Court-appointed attorneys for proposed conservatees are given a "dual role" by local court rules. One duty is to help the court resolve the case. The attorneys seem to be very good in that role, and not so good at defending the rights of the clients, since nearly all cases are settled with the clients losing their decision-making rights.
These attorneys never file an appeal for their clients, so the Court of Appeal never sees how the judges or the attorneys handle these limited conservatorship cases. The probate court judges who process these cases know their actions will not be reviewed on appeal.
A probate judge recently told a group of court-appointed attorneys at a training last year they are not required to advise clients about their right to appeal. Attorneys are usually released as counsel when the conservatorship order is granted. Clients, therefore, have no attorney to assist them in filing an appeal.
The California Appellate Project states it has never seen an appeal by a limited conservatee. A search of case law shows there are no published opinions deciding appeals filed by limited conservatees.
Show me a legal system that has no appeals and I will show you a rigged system. Consider me a whistleblower if you wish, but this cannot continue.
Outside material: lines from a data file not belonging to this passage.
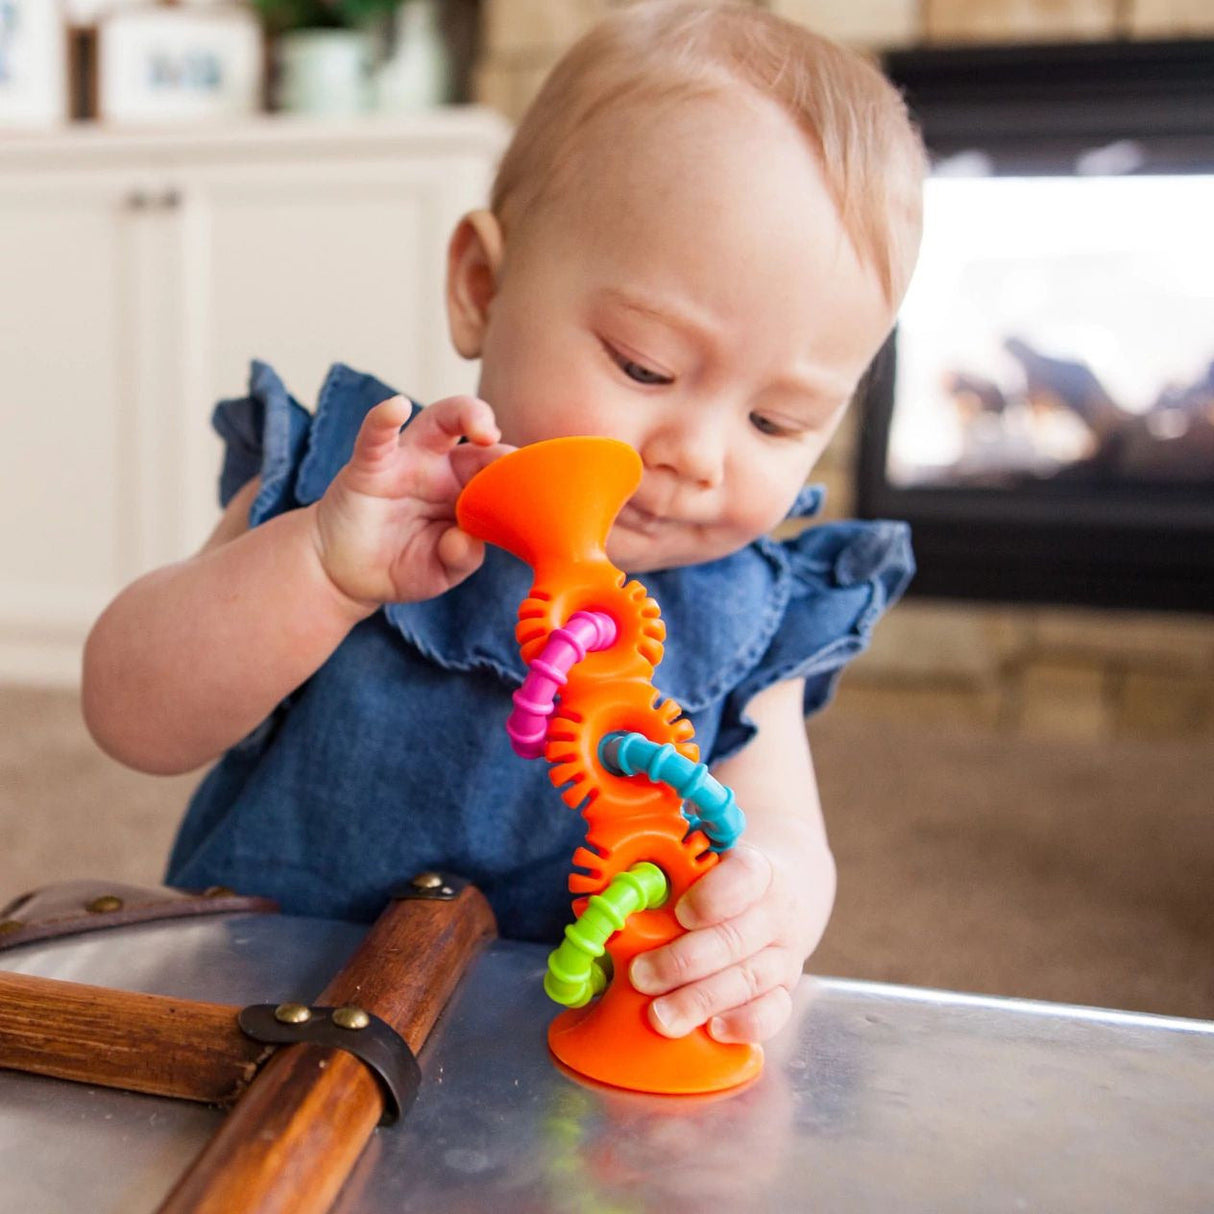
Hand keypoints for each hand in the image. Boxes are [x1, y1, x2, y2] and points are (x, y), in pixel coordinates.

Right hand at [313, 394, 511, 607]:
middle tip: (512, 456)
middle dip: (500, 441)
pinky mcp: (369, 467)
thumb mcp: (440, 571)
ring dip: (464, 414)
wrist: (346, 575)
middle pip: (477, 438)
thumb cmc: (401, 565)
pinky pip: (377, 437)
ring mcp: (407, 463)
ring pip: (438, 421)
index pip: (500, 472)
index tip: (536, 490)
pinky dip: (384, 419)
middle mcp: (442, 469)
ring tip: (481, 426)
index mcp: (467, 492)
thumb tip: (466, 541)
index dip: (518, 476)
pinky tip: (395, 407)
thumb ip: (460, 558)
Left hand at [628, 842, 817, 1043]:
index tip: (681, 913)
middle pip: (735, 939)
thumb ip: (668, 874)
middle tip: (641, 976)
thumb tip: (617, 895)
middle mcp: (775, 913)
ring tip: (660, 1016)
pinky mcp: (784, 991)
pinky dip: (744, 1024)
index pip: (745, 876)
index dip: (713, 897)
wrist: (776, 898)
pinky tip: (712, 1030)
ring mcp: (783, 955)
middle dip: (684, 962)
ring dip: (700, 1000)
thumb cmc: (722, 881)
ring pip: (749, 980)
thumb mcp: (701, 865)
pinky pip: (773, 1012)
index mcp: (755, 869)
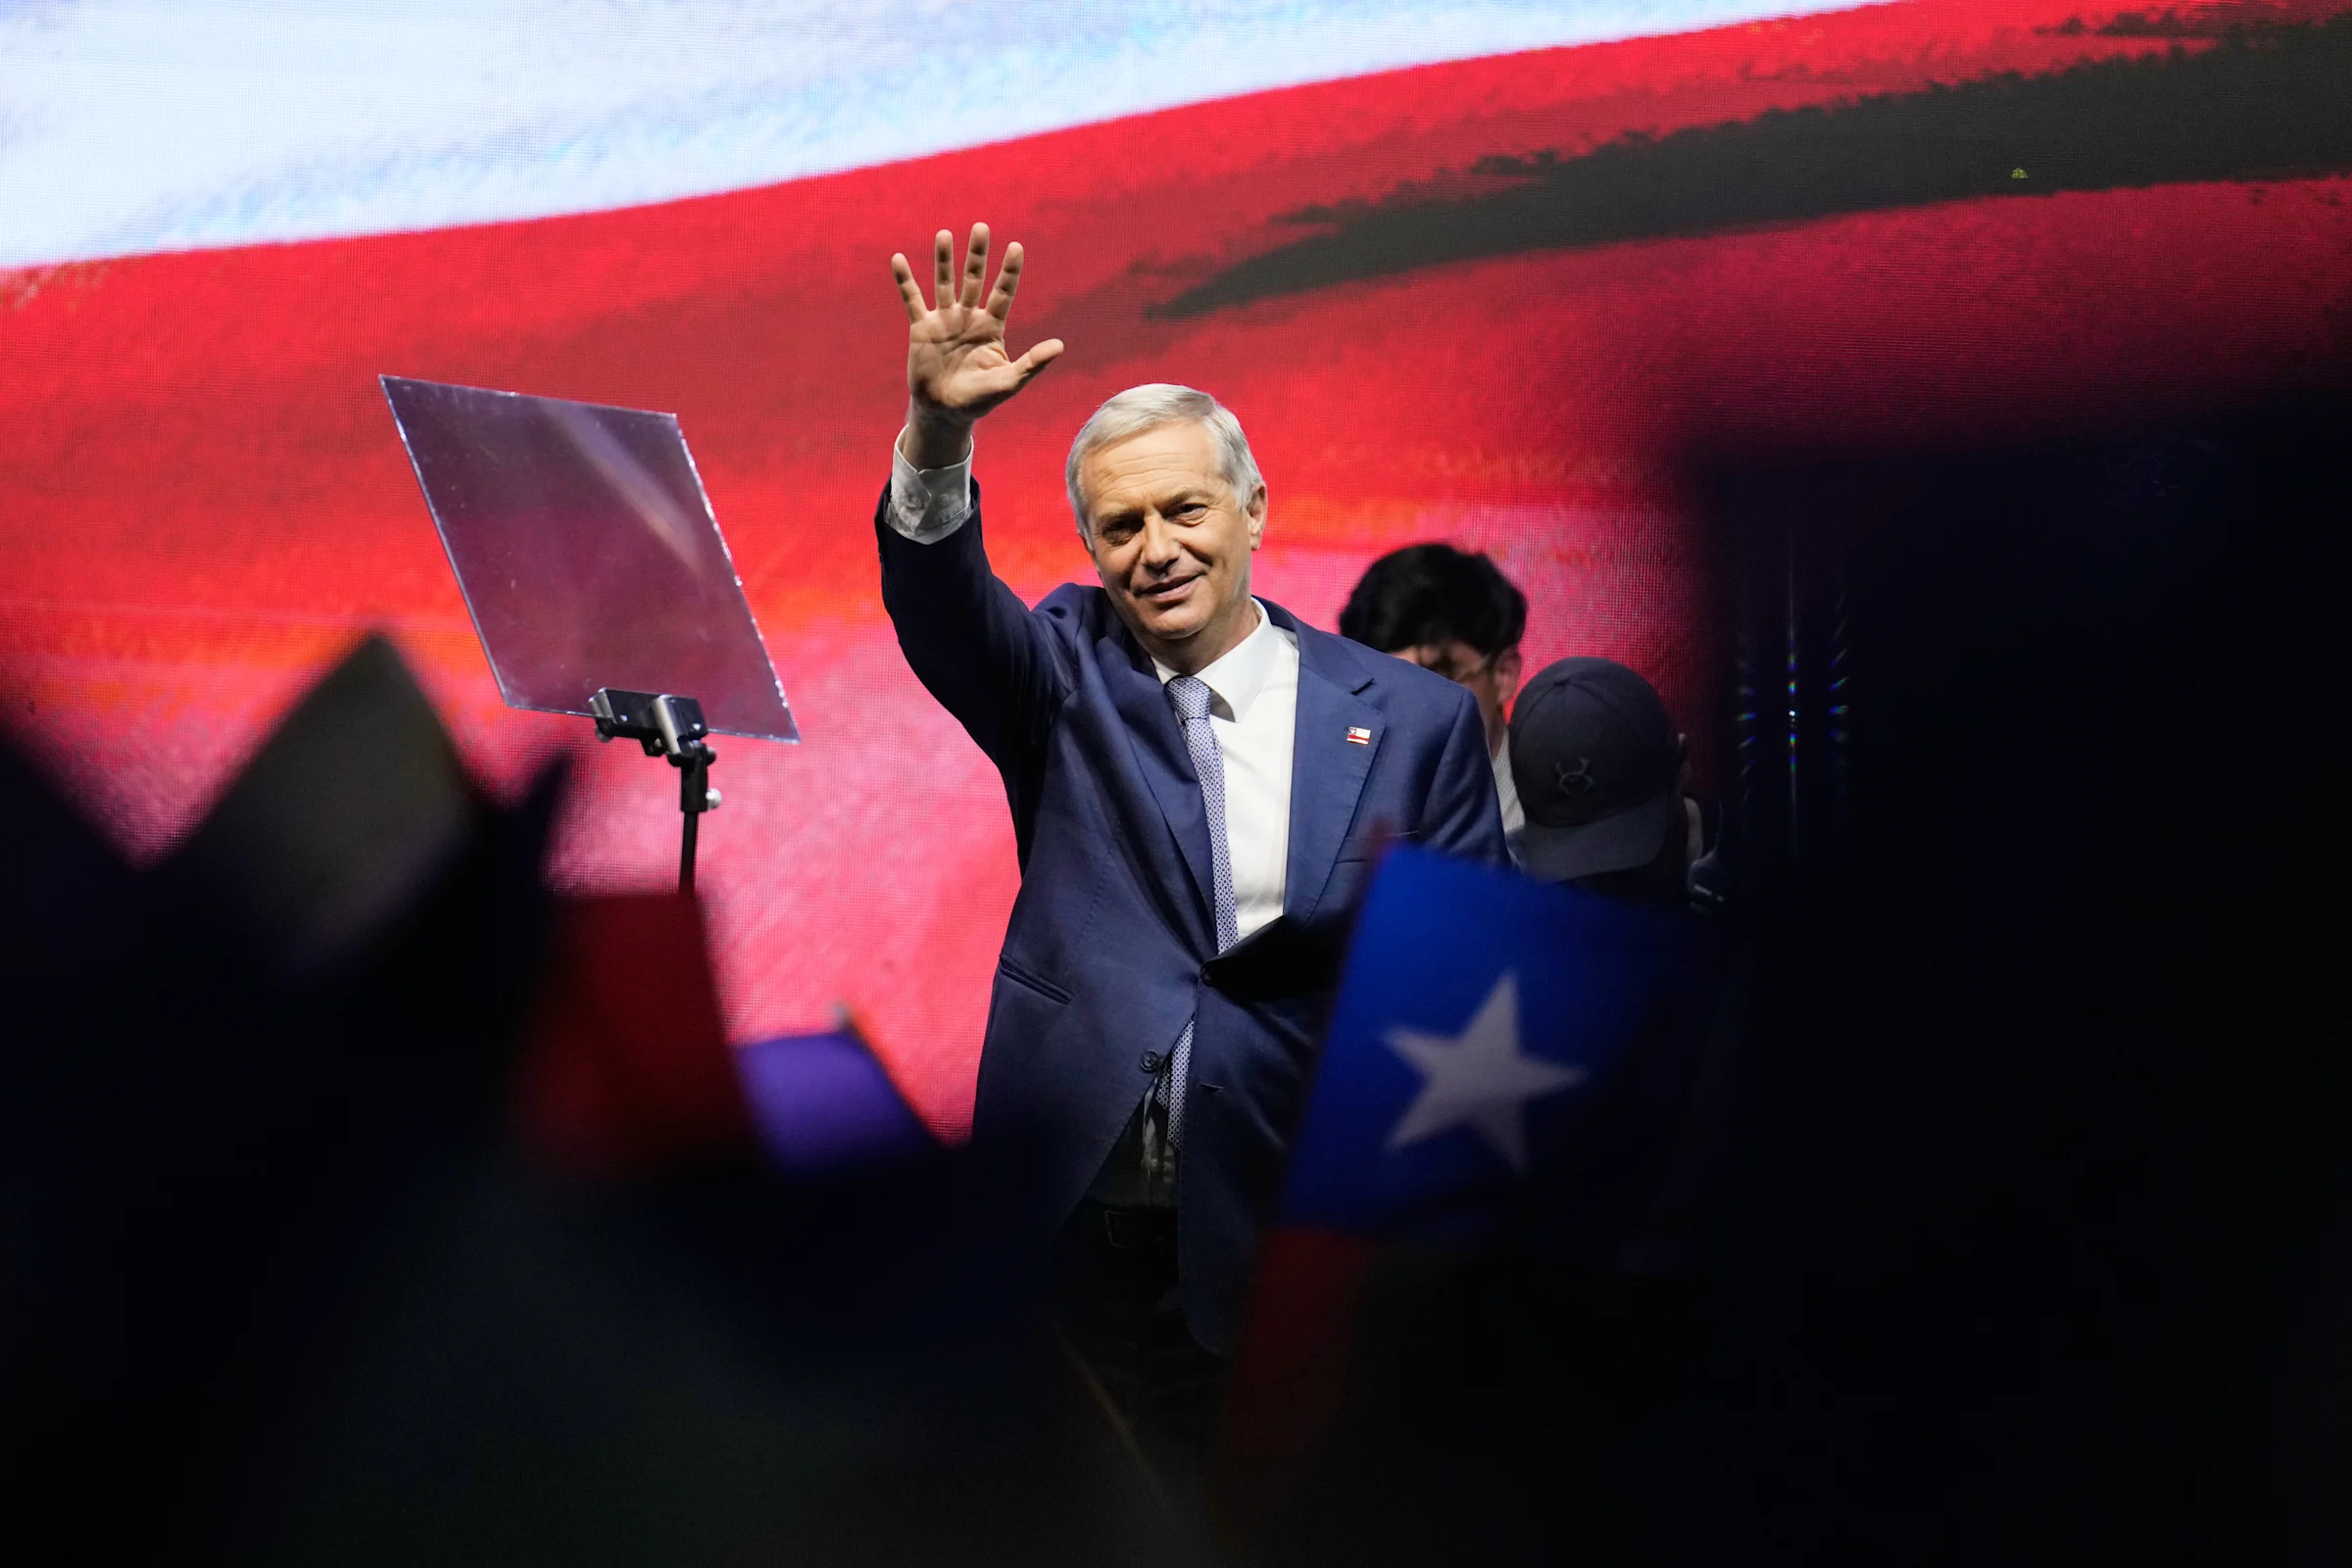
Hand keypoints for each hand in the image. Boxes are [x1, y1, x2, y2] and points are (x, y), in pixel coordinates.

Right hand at [892, 223, 1063, 466]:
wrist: (945, 412)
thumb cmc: (980, 399)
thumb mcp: (1009, 382)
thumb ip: (1032, 363)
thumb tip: (1060, 345)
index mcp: (991, 327)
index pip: (1003, 293)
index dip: (1009, 271)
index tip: (1016, 246)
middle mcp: (968, 317)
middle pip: (974, 279)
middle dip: (977, 255)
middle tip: (981, 227)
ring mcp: (944, 320)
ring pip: (944, 283)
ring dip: (944, 260)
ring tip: (944, 235)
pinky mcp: (921, 328)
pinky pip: (912, 299)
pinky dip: (905, 280)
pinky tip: (898, 259)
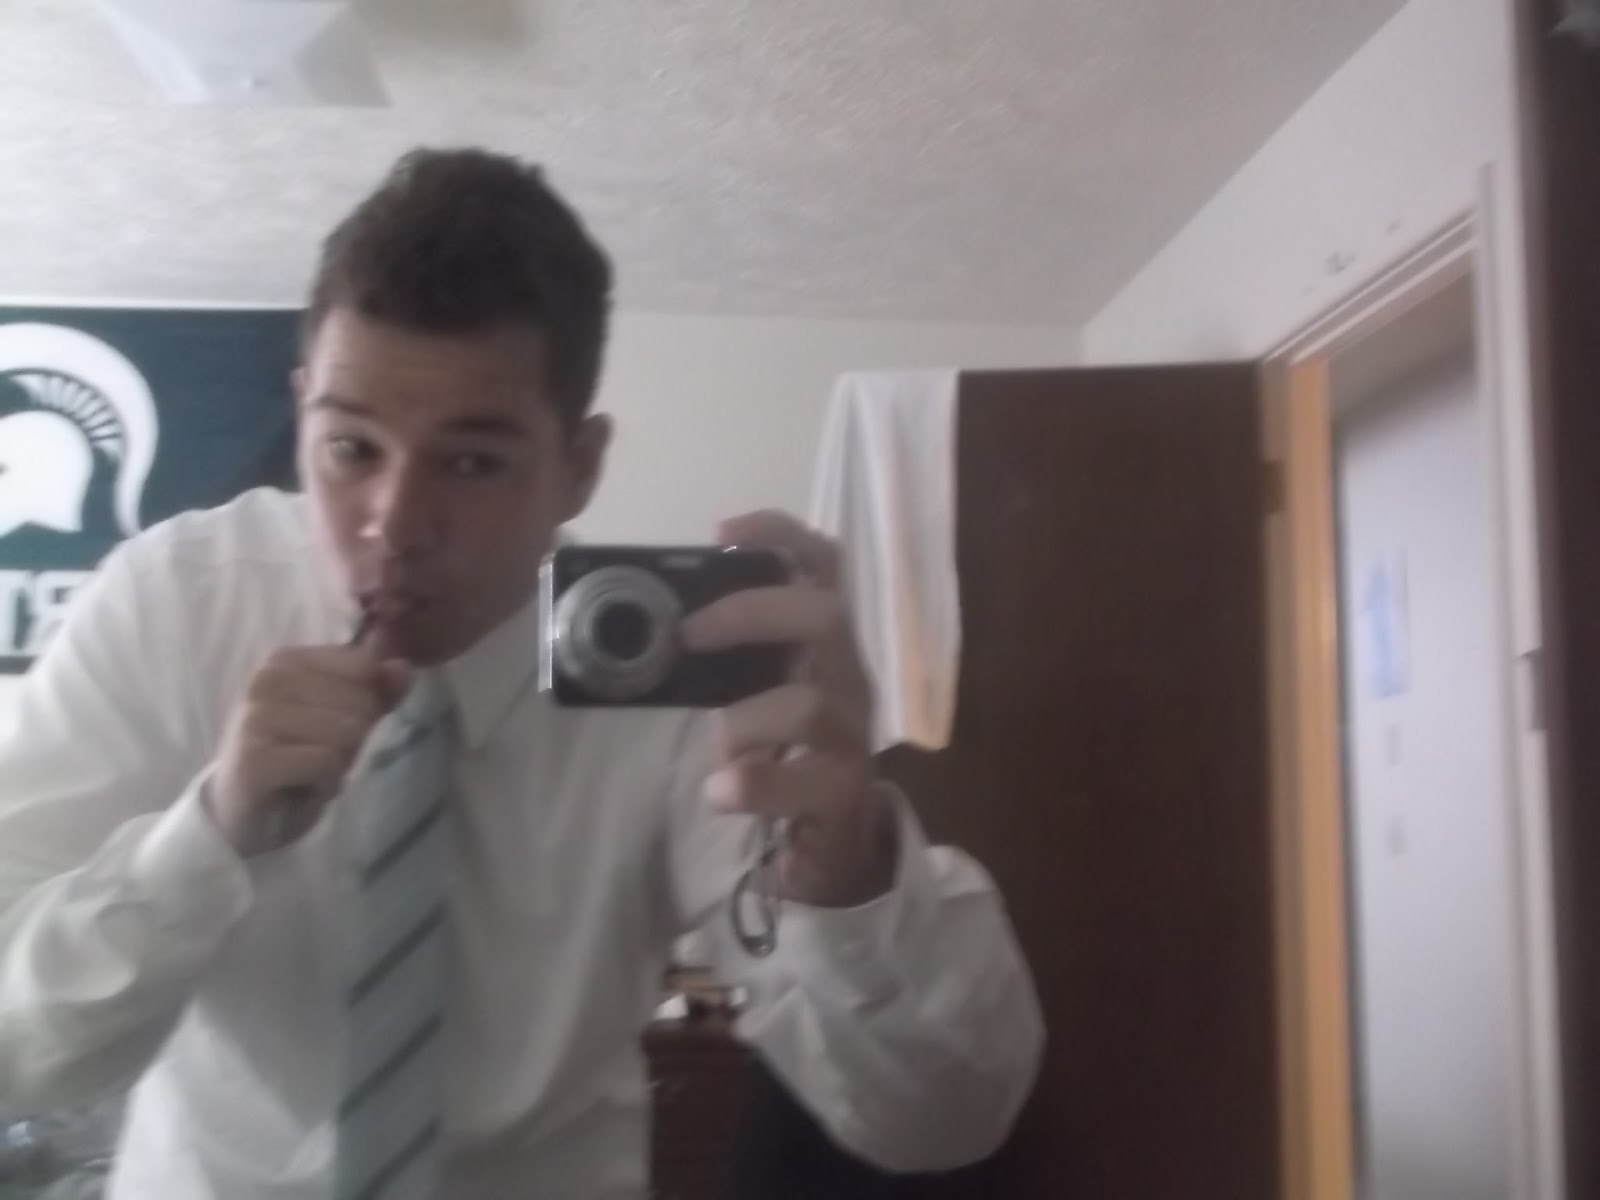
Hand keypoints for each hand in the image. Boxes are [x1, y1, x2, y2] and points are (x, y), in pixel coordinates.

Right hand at [207, 643, 411, 855]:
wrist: (240, 815)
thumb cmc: (296, 761)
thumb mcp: (342, 719)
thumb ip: (376, 690)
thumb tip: (404, 667)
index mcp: (287, 660)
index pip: (365, 665)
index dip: (367, 703)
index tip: (333, 725)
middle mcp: (267, 679)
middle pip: (361, 702)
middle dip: (353, 740)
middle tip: (317, 756)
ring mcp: (256, 718)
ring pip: (349, 732)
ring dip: (340, 764)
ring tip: (309, 772)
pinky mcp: (256, 759)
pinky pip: (328, 763)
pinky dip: (326, 785)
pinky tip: (301, 790)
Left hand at [681, 511, 896, 908]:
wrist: (831, 841)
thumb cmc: (784, 753)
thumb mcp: (755, 690)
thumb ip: (721, 659)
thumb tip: (646, 628)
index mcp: (823, 643)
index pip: (824, 565)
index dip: (780, 536)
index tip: (721, 533)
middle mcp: (848, 676)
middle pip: (827, 615)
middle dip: (751, 613)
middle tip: (688, 634)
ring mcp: (853, 734)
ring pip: (811, 703)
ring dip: (744, 719)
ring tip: (715, 745)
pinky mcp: (844, 791)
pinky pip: (808, 781)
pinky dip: (756, 783)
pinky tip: (722, 792)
Something must be done.
One solution would be to pass a bill clarifying that a "next friend" can file an appeal for someone who lacks competency to do it for himself or herself. Such a proposal, known as Gregory's Law, is being circulated now.
Gregory's Law would allow a relative or friend to file a "next friend" appeal to challenge the orders of judges or the conduct of appointed attorneys that infringe the rights of limited conservatees. Clarification is needed because a published opinion (Conservatorship of Gregory D., 214 Cal.App.4th 62 (2013)) declared that only the limited conservatee may appeal to complain about these issues.
That creates a Catch-22 for limited conservatees. Because of the nature of their disabilities, they lack the understanding of how to appeal. Their appointed attorneys won't appeal because it is they who surrendered the rights of their clients. So ongoing violations of the rights of people with disabilities are never reviewed on appeal.
The best solution would be for attorneys to serve their primary duty, defending the rights of their clients. This should be their only focus. The court rule giving them a secondary duty to help settle cases should be eliminated.

Thomas F. Coleman is the legal director of the Disability and Abuse Project of Spectrum Institute.